JNC SKIP If not, skip the DEC command
DEC @ITER Decrease our counter
SKIP RTWP
* Routine to read a given status register into R0
* Register number must be in data line (LSB)
GETREG MOV *R11+,R0
ORI R0,>8F00
SWPB R0
MOVB R0,@>F102
SWPB R0
MOVB R0,@>F102
CLR R0
NOP
MOVB @>F102,R0
RT
Comments:
(1) We have to disable the interrupts here. The routine above has set the mask to 0002, which enables interrupts from other sources as well. If we do not block the interrupts, another interrupt request may interrupt this handler, and we will lose the return vector.
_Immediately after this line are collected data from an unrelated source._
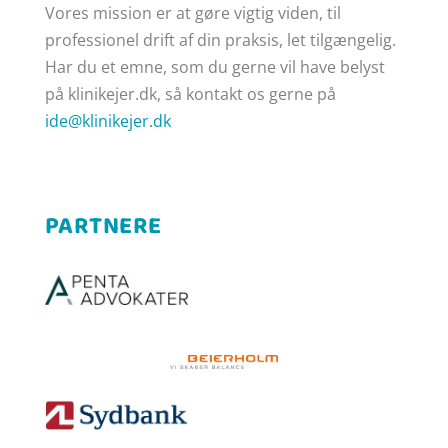
Vores mission er at gøre
vigtig viden, til
professionel drift af din praksis, let tilgængelig.
Har du et emne, som du gerne vil have belyst
på klinikejer.dk, så kontakt os gerne på
ide@klinikejer.dk
PARTNERE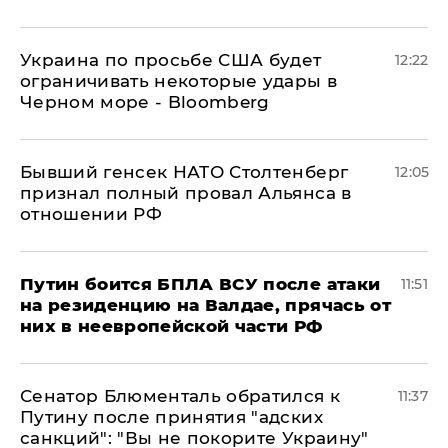
Украина по просьбе США будет
12:22
ограничивать некоторые удары в
Черном море - Bloomberg
Бывший генсек НАТО Столтенберг
12:05
признал полный провал Альянса в
отношении РФ
Путин боится БПЛА ВСУ после атаки
11:51
на резиденцию на Валдае, прячась от
них в неевропейской части РФ
Сенатор Блюменталь обратился к
11:37
Путину после принятия "адских
санкций": "Вы не покорите Украину"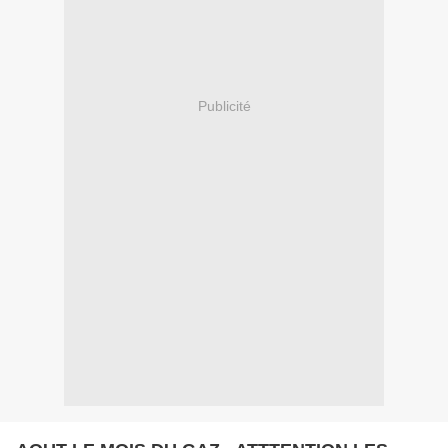
Publicité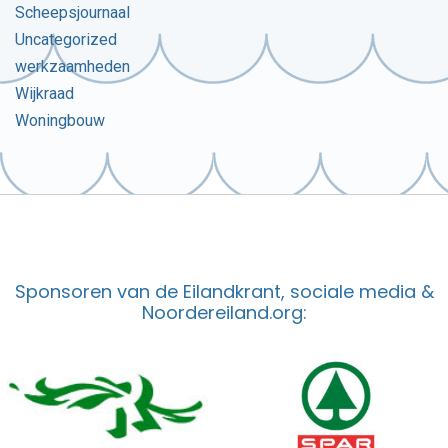
Scheepsjournaal
Uncategorized
werkzaamheden
Wijkraad
Woningbouw
Sponsoren van de Eilandkrant, sociale media &
Noordereiland.org: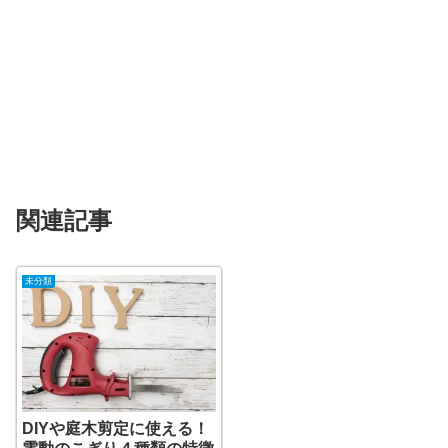
関連記事
未分類
DIYや庭木剪定に使える！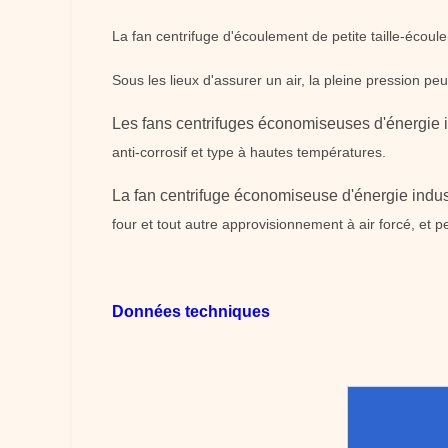
La fan centrifuge d'écoulement de petite taille-écoul
Sous les lieux d'assurer un air, la pleine pression peu
Les fans centrifuges économiseuses d'énergie i
anti-corrosif et type à hautes températures.
La fan centrifuge économiseuse d'énergie indus
four et tout autre approvisionnement à air forcé, et 
Données techniques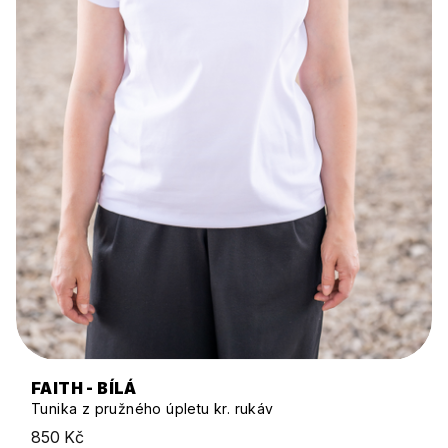
FAITH - BÍLÁ
Tunika z pružného úpletu kr. rukáv
850 Kč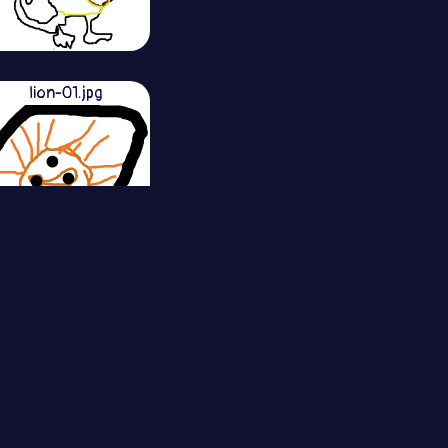
lion-01.jpg
|
Apps
|
วิธีการวาด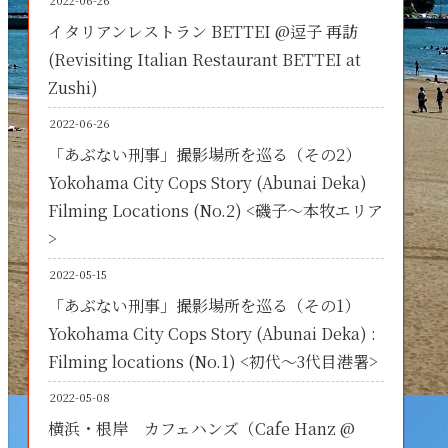
2022-06-26
イタリアンレストラン BETTEI @逗子 再訪
(Revisiting Italian Restaurant BETTEI at
Zushi)
2022-06-26
「あぶない刑事」撮影場所を巡る（その2）
Yokohama City Cops Story (Abunai Deka)
Filming Locations (No.2) <磯子～本牧エリア
>
2022-05-15
「あぶない刑事」撮影場所を巡る（その1）
Yokohama City Cops Story (Abunai Deka) :
Filming locations (No.1) <初代～3代目港署>
2022-05-08
横浜・根岸 カフェハンズ（Cafe Hanz @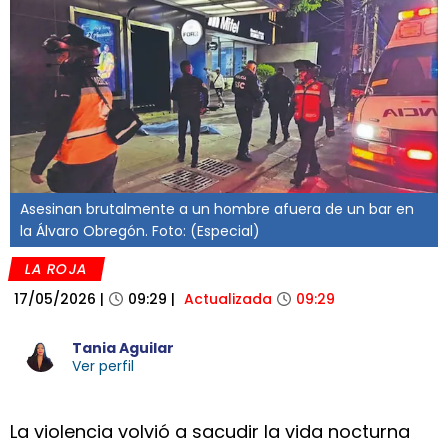
Asesinan brutalmente a un hombre afuera de un bar en
la Álvaro Obregón. Foto: (Especial)
LA ROJA
17/05/2026
|
09:29
|
Actualizada
09:29
Tania Aguilar
Ver perfil
La violencia volvió a sacudir la vida nocturna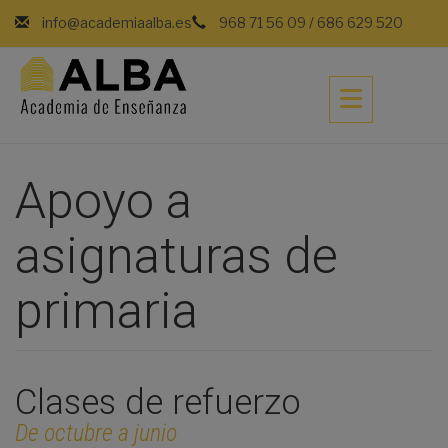
Saltar
info@academiaalba.es
968 71 56 09
/
686 629 520
al
contenido
Apoyo a
asignaturas de
primaria
Clases de refuerzo
De octubre a junio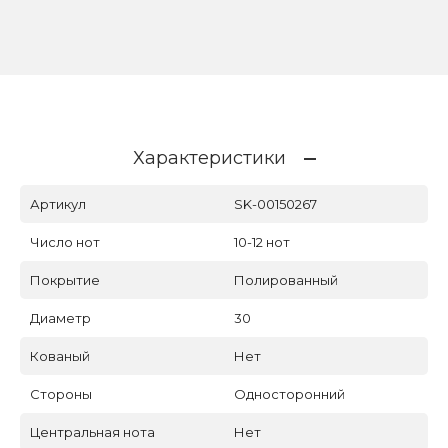
Характеристики
Артикул
SK-00150267
Число нот
10-12 нот
Покрытие
Полированный
Диаметр
30
Кованый
Нет
Стороны
Односторонний
Центральная нота
Нет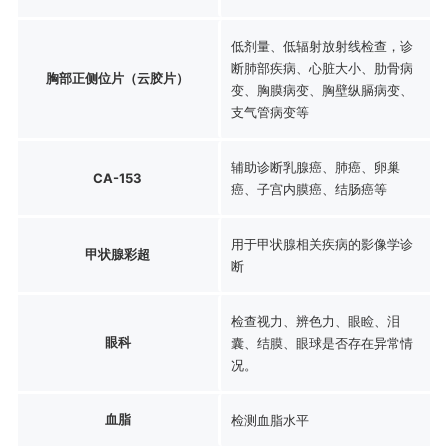
低剂量、低辐射放射线检查，诊
断肺部疾病、心脏大小、肋骨病
胸部正侧位片（云胶片）
变、胸膜病变、胸壁纵膈病变、
支气管病变等
辅助诊断乳腺癌、肺癌、卵巢
CA-153
癌、子宫内膜癌、结肠癌等
用于甲状腺相关疾病的影像学诊
甲状腺彩超
断
检查视力、辨色力、眼睑、泪
眼科
囊、结膜、眼球是否存在异常情
况。
血脂
检测血脂水平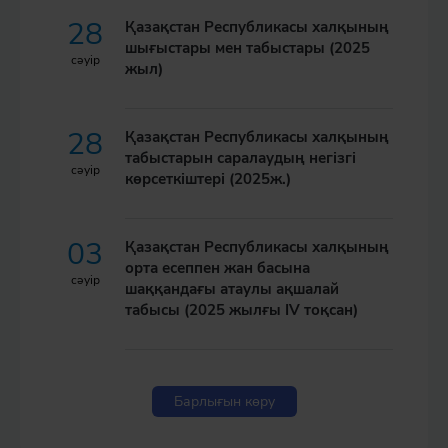
28
Қазақстан Республикасы халқының
шығыстары мен табыстары (2025
сәуір
жыл)
28
Қазақстан Республикасы халқының
табыстарын саралаудың негізгі
сәуір
көрсеткіштері (2025ж.)
03
Қазақстан Республикасы халқының
орта есеппен жан басына
сәуір
шаққандағы атаулы ақшалай
табысы (2025 жылғы IV тоқсан)
Барлығын көру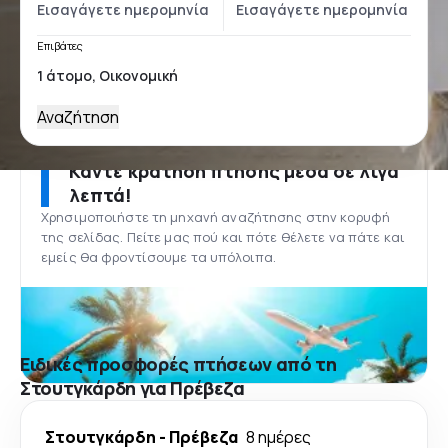
Επιβάτες
Αναζήτηση
Κάντε κράτηση πτήσης μέσα σε λίγα
λεπτά!
Χρησιμοποιήστε τη μηχανή αναζήτησης στην κορυφή
της σελίδας. Πείτε μας πού και πότε θέλετε να πάτε και
εμείς θα φροντίσουμε τα υπόλοιπα.
Ειδικές προσφορές πτήσεων από τη
Στουτγκάρδη για Πρέβεζα
Στουτγκάρδη
-
Πρέβεζα
8 ημέρες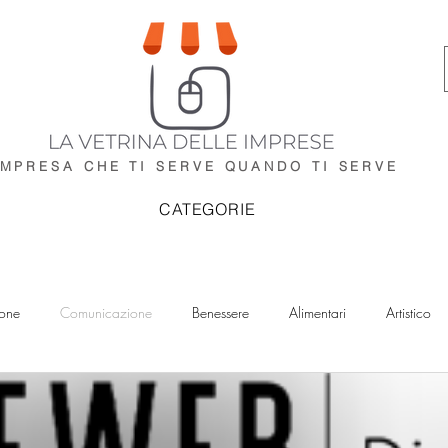
IMPRESA CHE TI SERVE
QUANDO TI SERVE
CATEGORIE
ione
Comunicazione
Benessere
Alimentari
Artistico
IA
Impianti
Idraulici
Elettricisti
Imprese di Pulizia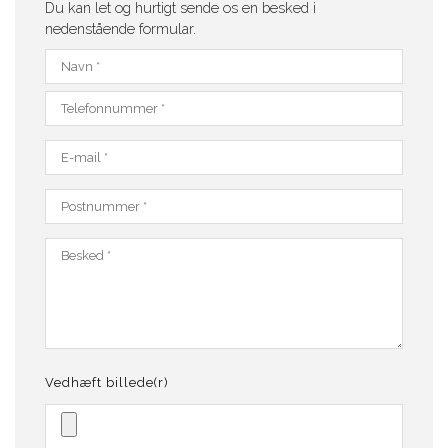
Du kan let og hurtigt sende os en besked i
nedenstående formular.
Vedhæft billede(r)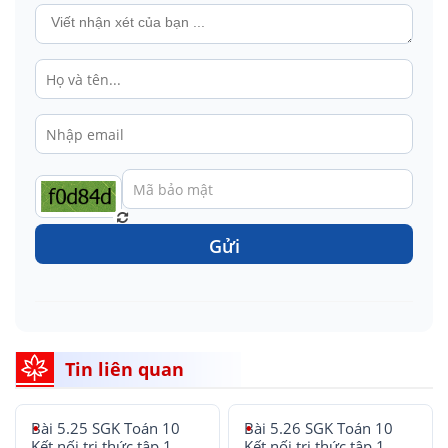
Gửi
Tin liên quan
Bài 5.25 SGK Toán 10
Bài 5.26 SGK Toán 10
Kết nối tri thức tập 1
Kết nối tri thức tập 1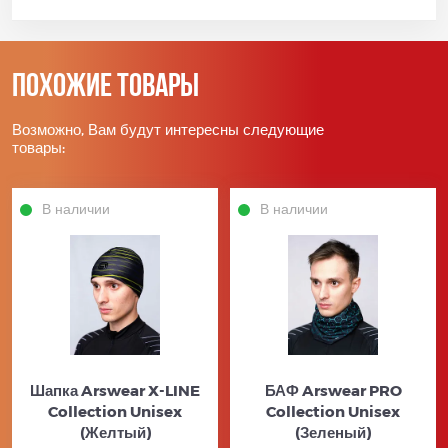
Похожие товары
Возможно, Вам будут интересны следующие
товары:
В наличии
В наличии
Шапка Arswear X-LINE
БАФ Arswear PRO
Collection Unisex
Collection Unisex
(Желтый)
(Зеленый)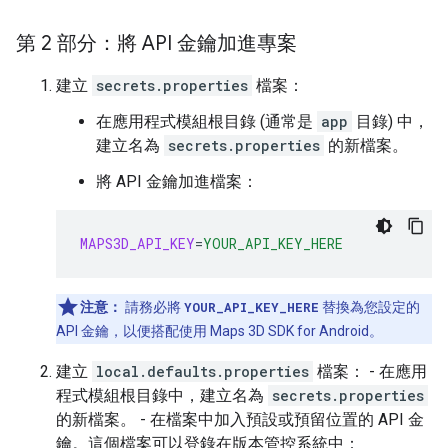
第 2 部分：將 API 金鑰加進專案
建立
secrets.properties
檔案：
在應用程式模組根目錄 (通常是
app
目錄) 中，
建立名為
secrets.properties
的新檔案。
將 API 金鑰加進檔案：
MAPS3D_API_KEY
=
YOUR_API_KEY_HERE
注意：
請務必將
YOUR_API_KEY_HERE
替換為您設定的
API 金鑰，以便搭配使用 Maps 3D SDK for Android。
建立
local.defaults.properties
檔案： - 在應用
程式模組根目錄中，建立名為
secrets.properties
的新檔案。 - 在檔案中加入預設或預留位置的 API 金
鑰。這個檔案可以登錄在版本管控系統中：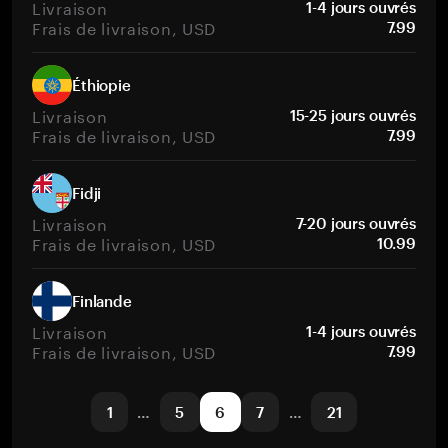
Livraison
1-4 jours ouvrés
Frais de livraison, USD
7.99
Éthiopie
Livraison
15-25 jours ouvrés
Frais de livraison, USD
7.99
Fidji
Livraison
7-20 jours ouvrés
Frais de livraison, USD
10.99
Finlande
Livraison
1-4 jours ouvrés
Frais de livraison, USD
7.99
1
…
5
6
7
…
21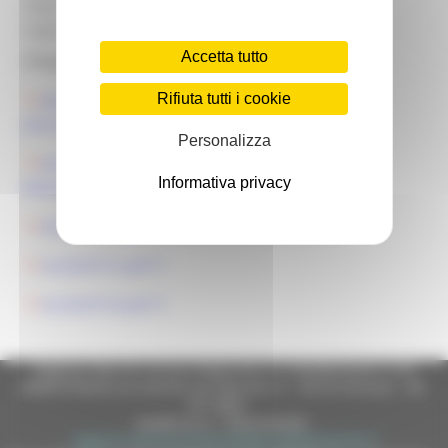
Ente:
Regione Marche
Note:
Accetta tutto
Allegati:
Rifiuta tutti i cookie
decreto di avviso riapertura iscrizione
elenco_2026.pdf
Personalizza
ALLEGATO A Decreto avviso pubblico ELENCO
Informativa privacy
REGIONALE SALTARELLO.pdf
decreto approvazione elenco 2026_189.pdf
ALLEGATO A.pdf
ALLEGATO B.pdf
Regione Marche Giunta Regionale (CF 80008630420 P.IVA
00481070423) via Gentile da Fabriano, 9 - 60125 Ancona - tel.
071.8061
casella p.e.c. istituzionale :
regione.marche.protocollogiunta@emarche.it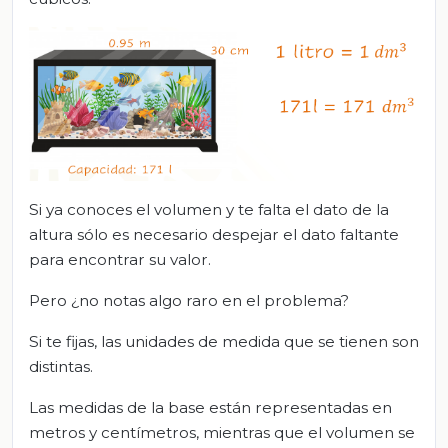
Si ya conoces el volumen y te falta el dato de la
altura sólo es necesario despejar el dato faltante
para encontrar su valor.
Pero ¿no notas algo raro en el problema?
Si te fijas, las unidades de medida que se tienen son
distintas.
Las medidas de la base están representadas en
metros y centímetros, mientras que el volumen se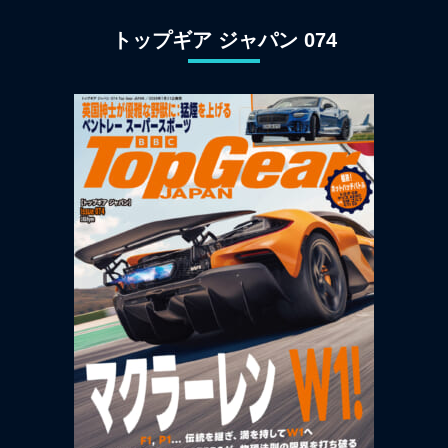
トップギア ジャパン 074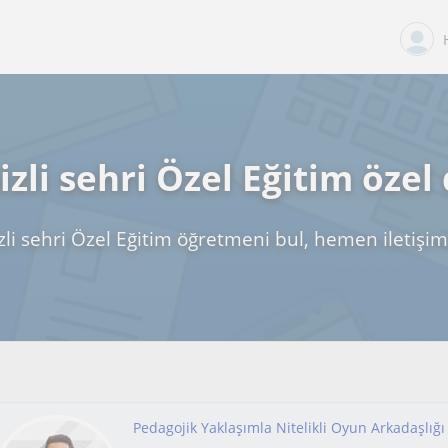
zli sehri Özel Eğitim özel
li sehri Özel Eğitim öğretmeni bul, hemen iletişi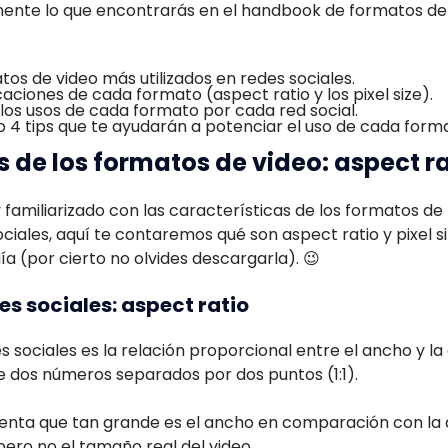
nte lo que encontrarás en el handbook de formatos de 
tos de video más utilizados en redes sociales.
aciones de cada formato (aspect ratio y los pixel size).
los usos de cada formato por cada red social.
4 tips que te ayudarán a potenciar el uso de cada form
 de los formatos de video: aspect rat
 familiarizado con las características de los formatos de 
ociales, aquí te contaremos qué son aspect ratio y pixel s
ía (por cierto no olvides descargarla). 😉
s sociales: aspect ratio
 sociales es la relación proporcional entre el ancho y la
e dos números separados por dos puntos (1:1).
senta que tan grande es el ancho en comparación con la 
pero no el tamaño real del video.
The RTWP command at the end will restore the interrupt mask.
(2) We must clear the flag which caused the interrupt. Unless cleared, the INT line from the VDP will stay low (active) and will re-trigger the interrupt. So the first thing to do in the interrupt handler is to clear the origin of the interrupt.
Result of the video benchmark
Using the RTC we can determine the time which passed between the first and the 1000th interrupt:
- NTSC set (video register 9): 16.67 s
- PAL set (also in reg 9): 20.0 s
Accordingly, we get 60 Hz for the NTSC and 50 Hz for the PAL setting. The timing is not affected by the number of display lines (192 or 212) and not by interlace mode (on or off).